Un rigore in movimento e un destro che non perdona Maier. Sono i fotogrammi di un gol che ha il gusto liberatorio della vittoria. Italia-Germania 4 a 3. Si è consumato l'ultimo e definitivo atto. «Quarant'anni dopo ricordare quell'episodio è sempre piacevole, altro che tormento! Lo è stato per me, così come per tutta la nazione. E poi ognuno ha festeggiato a modo proprio».
Rivera, vinse davvero la squadra con più cuore?
«Diciamo che fu una partita estremamente equilibrata, giocata a viso aperto da due formazioni di pari livello e di medesima intensità agonistica. A volte basta un episodio. Loro furono bravi nei supplementari a passare in vantaggio, così come noi a raggiungerli per poi superarli».
Su quei trenta minuti vissuti in apnea c'è ancora qualcosa da raccontare?

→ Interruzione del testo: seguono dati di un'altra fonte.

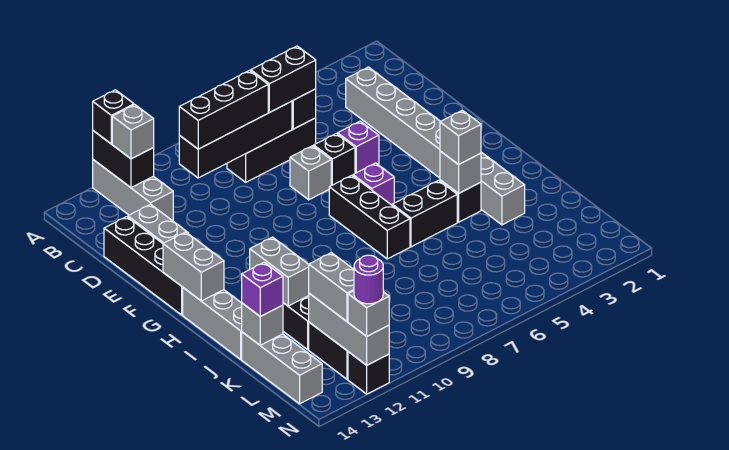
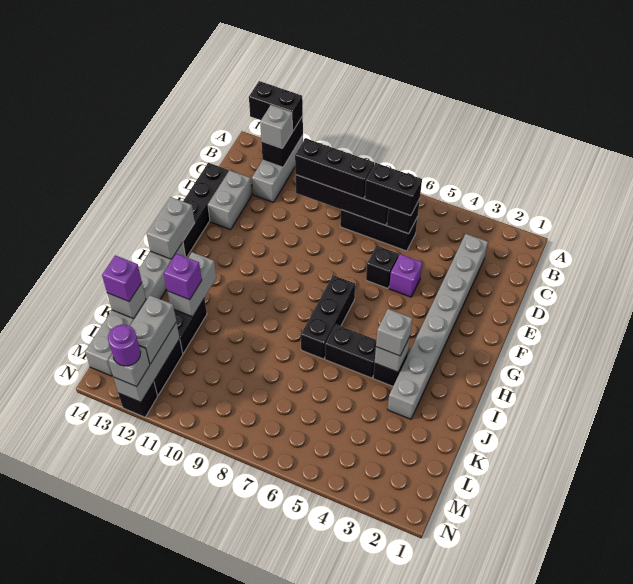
black brick A12 level 3 -> black brick A12:A13 level 3
grey brick E7 level 1 -> none
purple brick G6 level 1 -> purple brick J12 level 3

«Direi di no. Italia-Germania è stata davvero vivisezionata. Credo sia stata fatta l'analisi di ogni singola azione».
A proposito di azioni, rivedendo le immagini si nota molto chiaramente quanto il gioco a quei tempi fosse molto compassato, ma con un bagaglio tecnico considerevole.
«Era un calcio molto diverso da quello attuale. All'epoca prevaleva il palleggio e chi aveva tecnica, ed erano in molti, ti faceva correre a vuoto per tutta la partita».
Proprio la gara dell'Azteca innescò un altro tormentone: con Rivera in campo nella finale dal primo minuto l'Italia avrebbe battuto il Brasile di Pelé.
«Il dubbio in effetti è rimasto e credo che il tempo non abbia contribuito ad attenuarlo. Sicuramente ero tra quelli che come condizione fisica stava meglio. Però il calcio è fatto così, l'allenatore fece le sue scelte. Giuste o sbagliate che fossero. A volte la ragion politica prevale su quella sportiva».